Sebab lain ialah masuknya adat istiadat dan ajaran-ajaran bukan islam ke dalam keyakinan umat islam. Di india umat islam menurut penglihatannya banyak di pengaruhi oleh adat istiadat dan ajaran-ajaran Hindu. Keyakinan umat islam harus dibersihkan dari hal-hal yang asing ini. Mereka mesti dibawa kembali kepada ajaran-ajaran islam yang sebenarnya. Dan sumber asli dari ajaran-ajaran islam hanyalah Al-Qur'an dan Al-Hadist. Oleh karena itu untuk mengetahui ajaran-ajaran islam sejati, orang harus kembali kepada dua sumber itu, dan bukan kepada buku-buku tafsir, fikih, ilmu-ilmu kalam, dan sebagainya.

========================================================================

#### [PETUNJUK PENGERJAAN]
A) Bisakah Anda meringkas teks tentang pemurnian ajaran Islam dalam dua kalimat?
B) Dapatkah Anda melanjutkan teks tentang pemurnian ajaran Islam mulai setelah kalimat terakhirnya?
Catatan data merupakan bahan tersendiri yang terpisah dari teks tentang pemurnian ajaran Islam.

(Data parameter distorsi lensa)
========================================================================

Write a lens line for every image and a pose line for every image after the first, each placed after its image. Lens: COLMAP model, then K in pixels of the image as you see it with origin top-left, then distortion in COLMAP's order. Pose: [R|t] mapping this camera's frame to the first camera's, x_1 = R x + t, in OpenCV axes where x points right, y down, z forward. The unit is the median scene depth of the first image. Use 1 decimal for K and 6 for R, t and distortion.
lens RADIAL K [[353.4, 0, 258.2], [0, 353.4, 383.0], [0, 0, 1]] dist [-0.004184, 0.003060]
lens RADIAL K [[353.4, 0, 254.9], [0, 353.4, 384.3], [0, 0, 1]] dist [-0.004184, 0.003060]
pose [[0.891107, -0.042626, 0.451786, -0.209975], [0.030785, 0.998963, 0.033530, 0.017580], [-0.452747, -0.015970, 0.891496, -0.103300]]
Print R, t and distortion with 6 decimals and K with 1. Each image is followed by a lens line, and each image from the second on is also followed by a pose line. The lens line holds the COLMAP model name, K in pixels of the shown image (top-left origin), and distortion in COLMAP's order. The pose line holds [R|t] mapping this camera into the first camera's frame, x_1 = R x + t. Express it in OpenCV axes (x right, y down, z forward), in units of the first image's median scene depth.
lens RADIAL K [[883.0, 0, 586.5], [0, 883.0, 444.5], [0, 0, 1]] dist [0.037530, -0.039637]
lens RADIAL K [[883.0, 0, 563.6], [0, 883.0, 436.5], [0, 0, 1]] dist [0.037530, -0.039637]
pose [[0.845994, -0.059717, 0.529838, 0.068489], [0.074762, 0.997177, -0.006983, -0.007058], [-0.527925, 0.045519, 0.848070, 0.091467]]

========================================================================

#### [JAWABAN BERURUTAN]
A) Masuknya adat istiadat dan ajaran bukan Islam ke dalam keyakinan umat Islam, yang di India banyak dipengaruhi adat dan ajaran Hindu, membuat keyakinan itu harus dibersihkan dan umat dibawa kembali kepada ajaran Islam yang sebenarnya. Karena sumber asli ajaran Islam hanyalah Al-Qur'an dan Al-Hadist, orang harus kembali kepada kedua sumber itu, bukan kepada buku-buku tafsir, fikih, ilmu kalam, dan sebagainya.

B)
Syah Waliyullah tidak setuju dengan taklid, mengikut pada penafsiran dan pendapat-pendapat ulama di masa lampau. Bahkan hal ini, menurut pendapatnya, merupakan salah satu sebab bagi kemunduran umat islam. Ia melihat bahwa masyarakat bersifat dinamis. Penafsiran yang sesuai untuk suatu zaman belum tentu sesuai dengan zaman sesudahnya. Oleh sebab itu ia menentang taklid dan mengajurkan pengadaan ijtihad. Ajaran-ajaran dasar yang terdapat dalam Al-Qur'an dan Hadis, memulai ijtihad, harus disesuaikan dengan perkembangan zaman. Sebagai pengikut Taimiyah, pintu ijtihad baginya tidak tertutup.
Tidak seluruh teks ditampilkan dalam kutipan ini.